→ Task:
Examine the records below and count how many lines contain the string "left". Give only the number.

Bounding box coordinate data
_ _ _ _ _
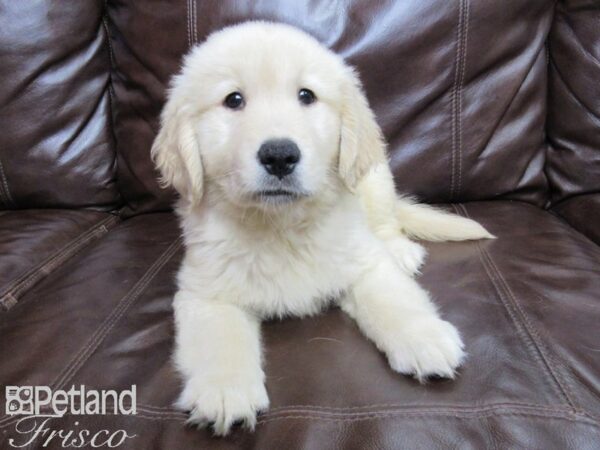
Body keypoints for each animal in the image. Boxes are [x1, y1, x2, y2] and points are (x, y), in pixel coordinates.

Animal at [152, 22, 494, 436]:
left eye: (306, 96)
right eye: (233, 100)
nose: (279, 155)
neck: (280, 226)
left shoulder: (364, 261)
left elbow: (395, 298)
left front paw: (424, 338)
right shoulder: (205, 291)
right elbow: (219, 336)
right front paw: (223, 391)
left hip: (375, 179)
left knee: (388, 222)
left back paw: (400, 250)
_ _ _ _ _
→ Task solution:
7